Task to complete:
Copy all lines holding the word "pixels" from the entries.

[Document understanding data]
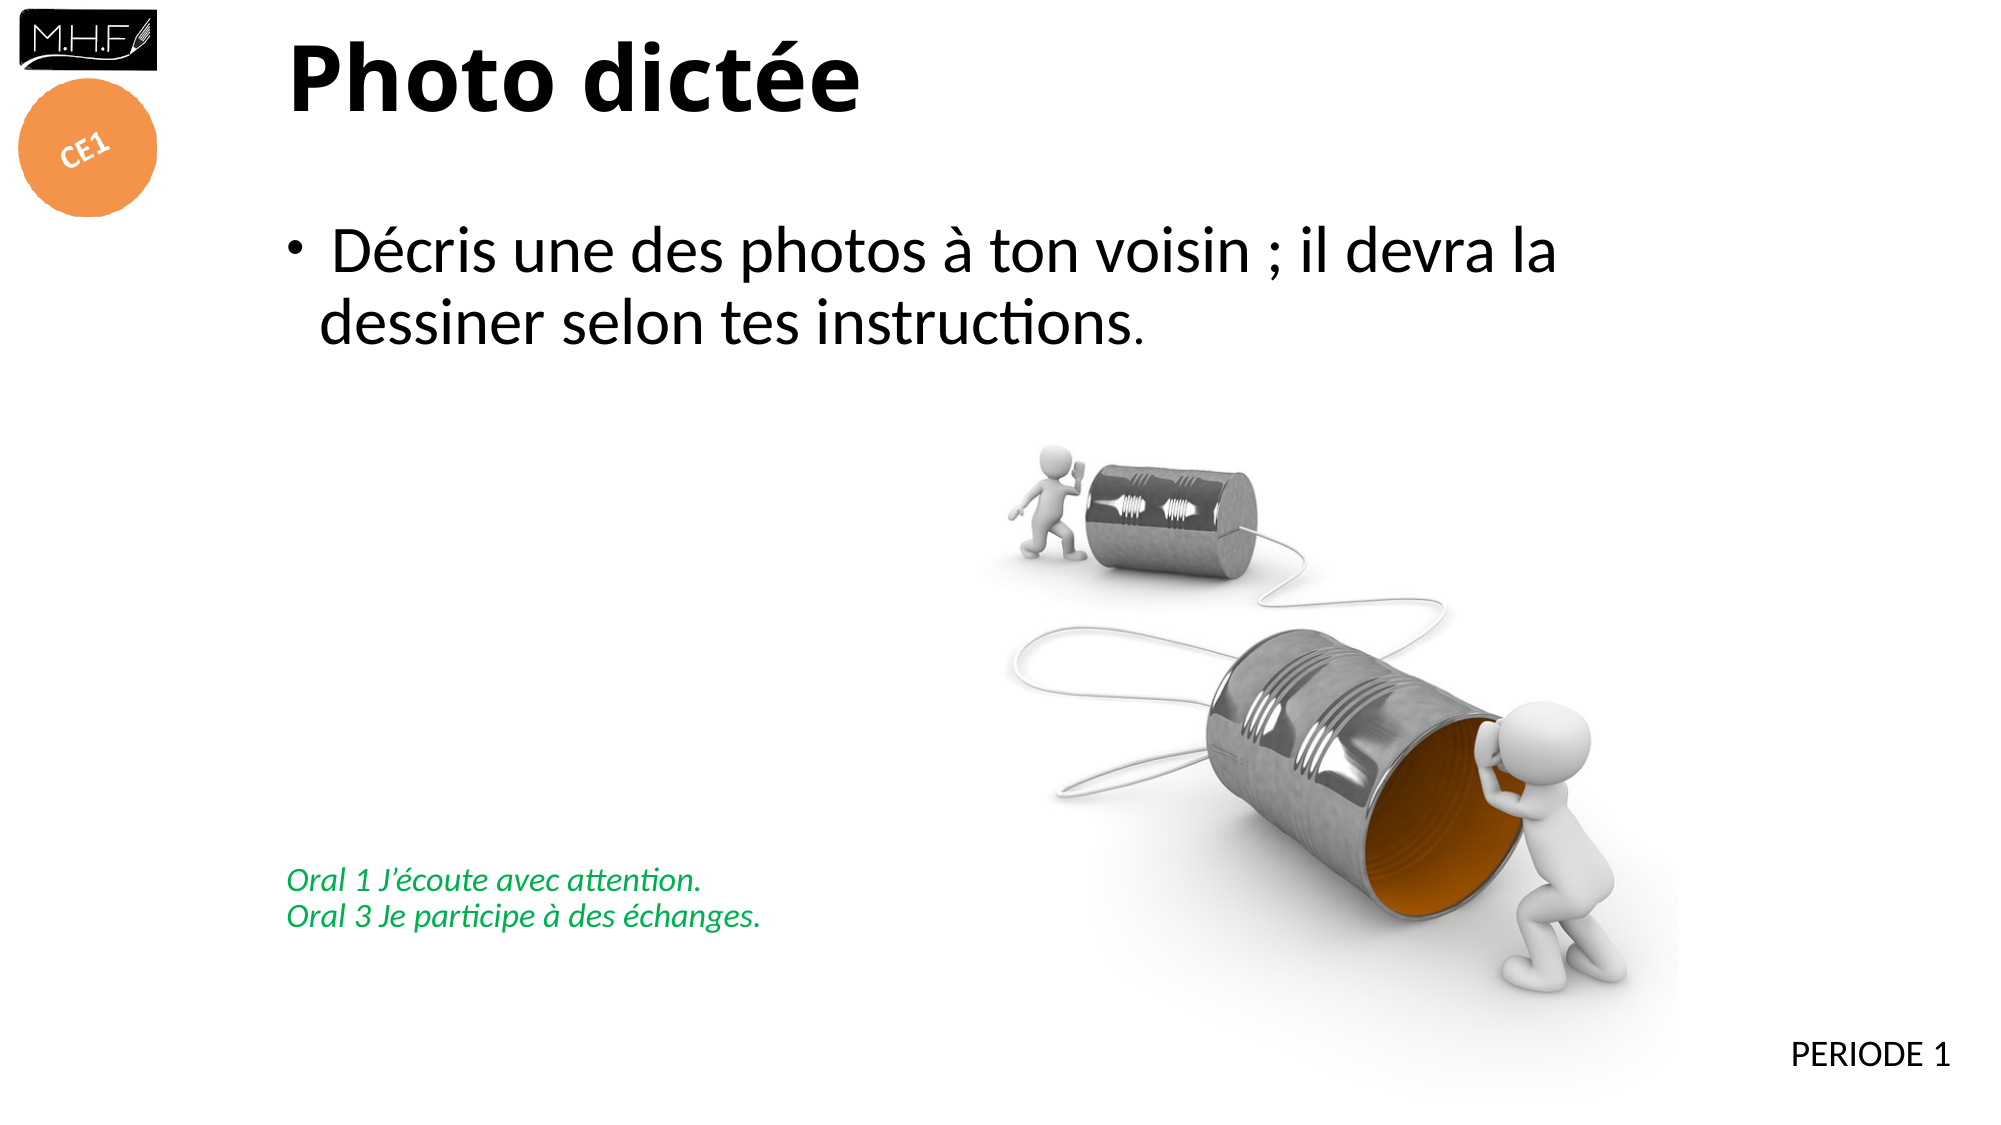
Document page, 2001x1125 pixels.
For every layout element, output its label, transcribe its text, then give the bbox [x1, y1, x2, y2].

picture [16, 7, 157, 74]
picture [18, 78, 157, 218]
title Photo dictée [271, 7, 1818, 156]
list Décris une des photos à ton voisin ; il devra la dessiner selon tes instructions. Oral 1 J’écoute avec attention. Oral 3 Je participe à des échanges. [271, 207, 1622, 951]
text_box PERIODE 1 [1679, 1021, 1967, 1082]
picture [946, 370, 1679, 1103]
--
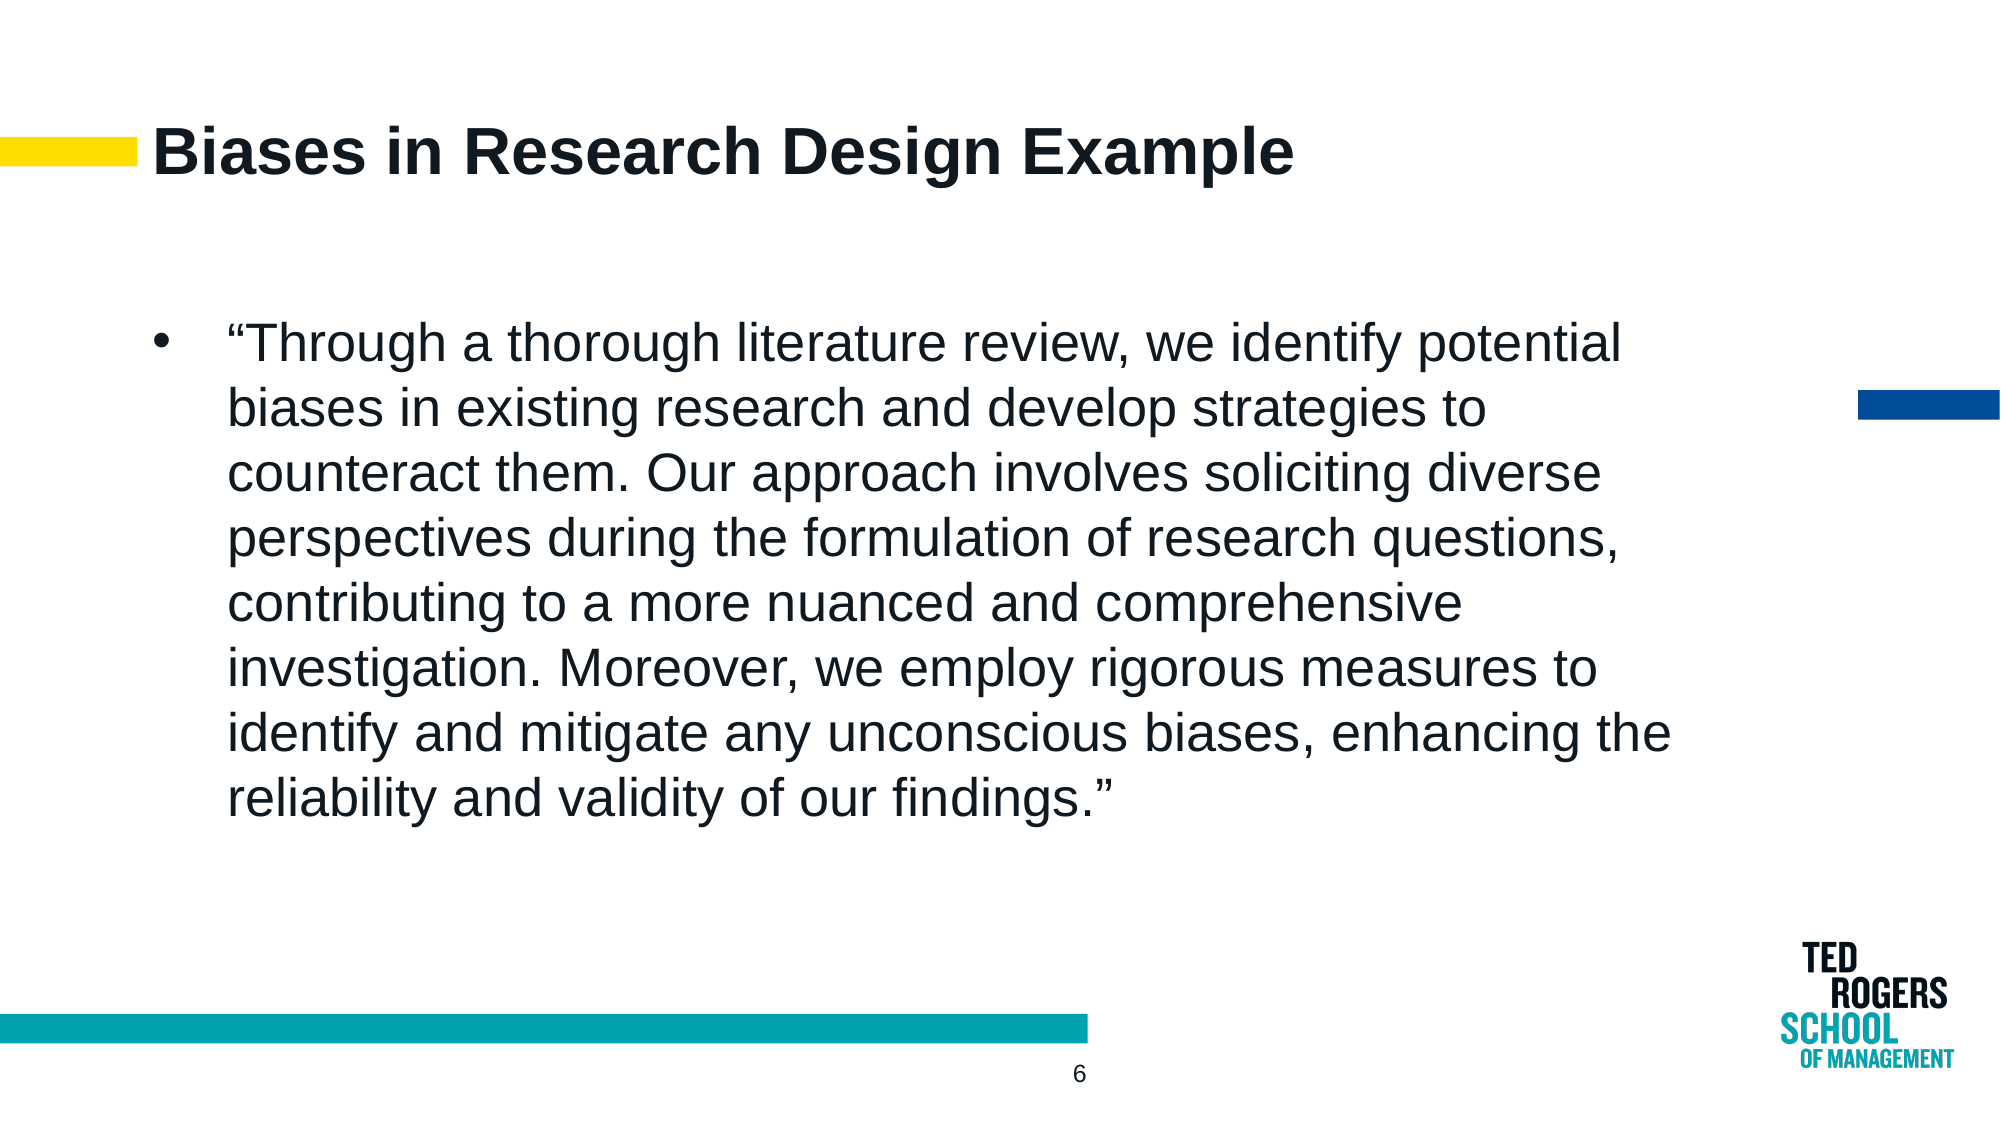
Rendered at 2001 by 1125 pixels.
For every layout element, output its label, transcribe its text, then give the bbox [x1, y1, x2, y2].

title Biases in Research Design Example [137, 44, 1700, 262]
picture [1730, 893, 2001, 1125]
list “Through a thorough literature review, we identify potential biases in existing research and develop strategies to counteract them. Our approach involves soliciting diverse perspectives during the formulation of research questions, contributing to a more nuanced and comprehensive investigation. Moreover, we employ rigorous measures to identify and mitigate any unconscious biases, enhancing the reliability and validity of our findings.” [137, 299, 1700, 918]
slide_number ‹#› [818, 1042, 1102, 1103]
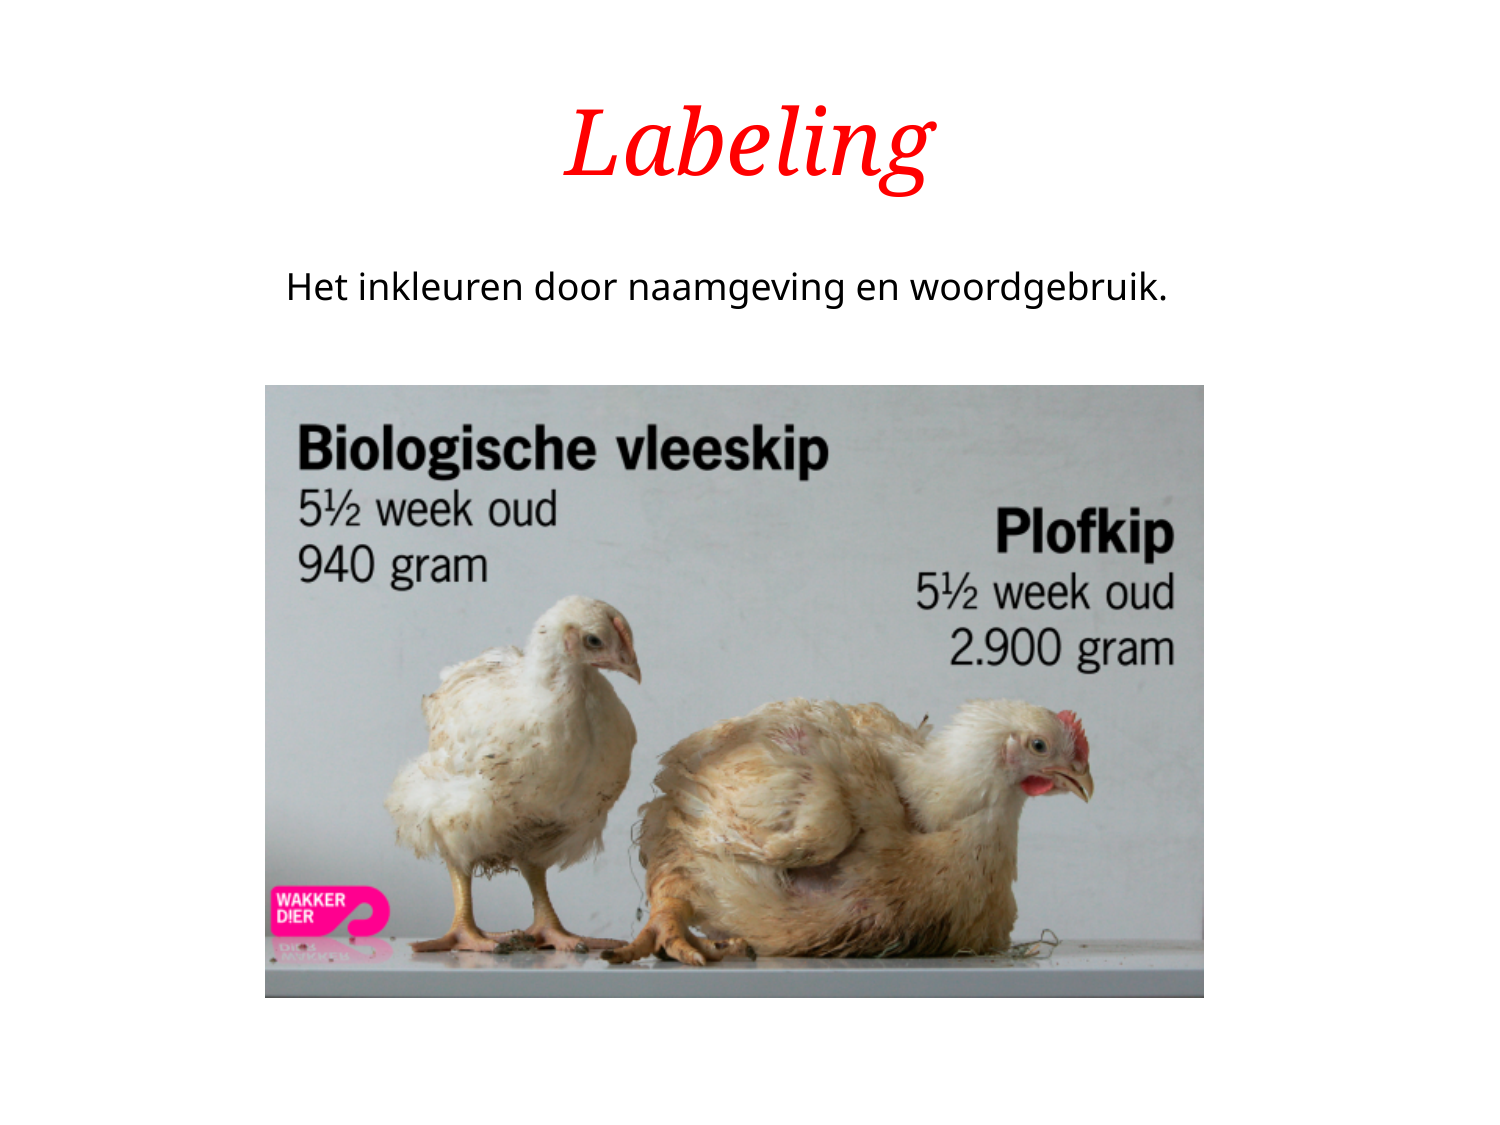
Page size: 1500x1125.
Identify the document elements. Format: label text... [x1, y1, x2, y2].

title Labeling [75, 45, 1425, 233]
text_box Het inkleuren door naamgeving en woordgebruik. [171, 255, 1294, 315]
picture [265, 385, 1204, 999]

Task result:
Document page, 2001x1125 pixels.
Rendered at 2001 by 1125 pixels.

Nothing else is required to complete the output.